Prisces
Eglise de la Nativité-de-la-Sainte-Vierge. Certainement la tour-donjon la plus haute de Thiérache (vingt cinq mètres). Ce très haut donjon est flanqué, aux extrémités d’une
diagonale, de deux tours cylindriques, permettant à la fois l’accès aux étages de salles de défense, d’oberver tout autour de l’église, et d’envoyer des tirs flanqués pour la défense des murs de
l’église. Le corps central du donjon ne comporte pas de meurtrières. Le diamètre des tours va en rétrécissant, lorsqu’on s’élève vers le haut du donjon. La tour de gauche mesure trois mètres de
diamètre, et contient quatre ou cinq étages de défense, formant des postes de combat. La tour opposée contient un escalier à vis, et des meurtrières qui permettent des tirs sur les deux côtés du
donjon. Au dessus du vestibule, des salles de défense mesurent sept mètres au carré. Le mur très épais du donjon, est élevé, pour l’extérieur en briques, et pour la partie centrale en pierres
blanches. L’intérieur est parfois en briques, parfois en pierres. Cette alliance des deux matériaux est courante. En effet, la brique est plus souple d’emploi, et résiste mieux aux coups des
armes à feu, que la pierre. De plus, elle demande moins de force physique pour sa mise en oeuvre, et ainsi les réparations après les attaques sont plus faciles. Il est donc courant que des
donjons ou des tours soient constitués de murs élevés avec les deux matériaux : un intérieur en pierres, et un parement en briques. Les voûtes et les planchers des divers étages ont
disparu.
Cet édifice a connu au XIXème siècle, une aventure assez extraordinaire : la rébellion des femmes du village.
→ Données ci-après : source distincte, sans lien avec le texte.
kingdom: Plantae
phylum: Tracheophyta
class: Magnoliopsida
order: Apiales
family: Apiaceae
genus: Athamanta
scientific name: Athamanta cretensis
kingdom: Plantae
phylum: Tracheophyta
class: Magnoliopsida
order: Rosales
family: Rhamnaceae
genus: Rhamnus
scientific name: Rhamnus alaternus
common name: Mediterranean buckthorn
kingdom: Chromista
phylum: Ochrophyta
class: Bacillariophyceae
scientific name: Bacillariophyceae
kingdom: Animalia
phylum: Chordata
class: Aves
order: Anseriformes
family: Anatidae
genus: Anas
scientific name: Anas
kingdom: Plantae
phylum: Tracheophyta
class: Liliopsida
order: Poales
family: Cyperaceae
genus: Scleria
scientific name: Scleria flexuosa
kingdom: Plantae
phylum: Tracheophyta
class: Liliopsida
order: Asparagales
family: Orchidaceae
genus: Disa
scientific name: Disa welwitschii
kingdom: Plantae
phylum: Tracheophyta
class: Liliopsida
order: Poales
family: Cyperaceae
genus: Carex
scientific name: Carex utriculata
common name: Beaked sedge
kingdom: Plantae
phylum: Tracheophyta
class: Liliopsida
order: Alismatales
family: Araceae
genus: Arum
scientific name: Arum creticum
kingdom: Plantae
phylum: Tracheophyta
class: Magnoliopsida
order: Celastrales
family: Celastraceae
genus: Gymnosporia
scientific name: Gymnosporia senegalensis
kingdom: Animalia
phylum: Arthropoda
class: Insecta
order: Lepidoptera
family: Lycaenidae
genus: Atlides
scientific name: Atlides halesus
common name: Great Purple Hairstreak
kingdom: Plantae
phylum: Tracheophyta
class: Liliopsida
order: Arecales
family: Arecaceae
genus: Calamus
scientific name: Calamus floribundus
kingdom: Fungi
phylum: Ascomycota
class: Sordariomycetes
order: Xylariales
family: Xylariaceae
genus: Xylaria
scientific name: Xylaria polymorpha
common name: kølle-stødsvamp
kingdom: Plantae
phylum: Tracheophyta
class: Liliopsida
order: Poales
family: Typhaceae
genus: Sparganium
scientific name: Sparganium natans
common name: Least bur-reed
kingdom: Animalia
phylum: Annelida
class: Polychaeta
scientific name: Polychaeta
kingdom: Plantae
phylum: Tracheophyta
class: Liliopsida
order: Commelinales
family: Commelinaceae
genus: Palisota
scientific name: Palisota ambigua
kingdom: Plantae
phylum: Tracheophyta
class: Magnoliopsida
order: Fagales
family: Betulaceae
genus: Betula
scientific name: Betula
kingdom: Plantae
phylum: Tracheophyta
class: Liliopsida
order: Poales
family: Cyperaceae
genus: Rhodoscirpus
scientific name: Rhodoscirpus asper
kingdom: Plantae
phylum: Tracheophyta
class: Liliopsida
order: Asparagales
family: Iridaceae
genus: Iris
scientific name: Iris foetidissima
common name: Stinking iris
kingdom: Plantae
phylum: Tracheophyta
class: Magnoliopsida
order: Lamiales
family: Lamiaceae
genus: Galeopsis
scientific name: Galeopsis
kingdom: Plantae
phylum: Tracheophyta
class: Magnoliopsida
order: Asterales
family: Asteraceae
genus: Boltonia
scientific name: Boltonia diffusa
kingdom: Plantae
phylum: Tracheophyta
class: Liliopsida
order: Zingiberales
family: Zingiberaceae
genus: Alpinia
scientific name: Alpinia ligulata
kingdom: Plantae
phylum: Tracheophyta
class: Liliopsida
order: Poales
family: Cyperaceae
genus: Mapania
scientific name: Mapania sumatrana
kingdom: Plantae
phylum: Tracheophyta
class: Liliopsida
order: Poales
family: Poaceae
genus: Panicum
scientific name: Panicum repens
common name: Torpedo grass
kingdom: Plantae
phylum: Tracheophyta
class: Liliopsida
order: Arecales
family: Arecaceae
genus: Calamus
En 1848, le gouvernement impose un impôt nouveau, «les quarante cinq centimes», qui devient rapidement très impopulaire, surtout dans les ménages ouvriers à faible revenu. La loi est vôtée, les
Prefets et sous-Prefets chargés de son application par les percepteurs. Une note de la Préfecture incite dailleurs les percepteurs à la plus grande rigueur et à la plus grande sévérité. Dans la
commune de Prisces, le jour de la perception de l’impôt, la révolte gronde. Ce sont surtout les femmes, directement touchées dans le budget du ménage, qu’on entend le plus. Le percepteur est
«isolé» dans sa maison de Prisces. Il va même jusqu’à ressortir le vieux fusil qu’il rangeait habituellement dans l’immense horloge de parquet de son salon. Il veille dans la cour de la maison,
le fusil au bras. La rumeur de la révolte arrive vite à Vervins ! Une réunion de crise s’improvise à la Sous-Préfecture... Les forces disponibles sont réunies... Gendarmes, pompiers, tous se
prêtent volontaires pour mater la rébéllion ! Les femmes, voulant observer l’arrivée des forces publiques, se sont enfermées dans le donjon de l’église. La troupe est aperçue, venant du chemin de
Lugny. Au moment de franchir le petit pont de la rivière, l’officier des pompiers s’engage fièrement en premier... et finit tout habillé dans la rivière... Quelqu’un aurait-il sournoisement scié
les poutres du petit pont ? On le ramène sans trop de mal... C’est que la rivière n’est pas bien large ! Du côté du village, le tocsin sonne. Les femmes ont vu la scène. Quelques temps plus tard,
la troupe des paysans rassemblés sur la place, face à la demeure du percepteur est assez rapidement dispersée. L’ardeur de l’officier de pompiers n’a de pareille que l’humidité de son uniforme.
Il ne reste plus que les femmes qui sont réfugiées dans le clocher-donjon. De la paille humide, à laquelle on met le feu, aura raison de leur vaillance ; elles sortent petit à petit,
toussant et crachant la fumée... L’affaire sera définitivement close dans les mois suivants, quand un jugement au tribunal de Vervins infligera tout de même amendes et jours de prison. Tout de
même...!
Anecdote... Du 21 janvier au 9 février 1918, Prisces est le lieu de cantonnement du caporal Hitler.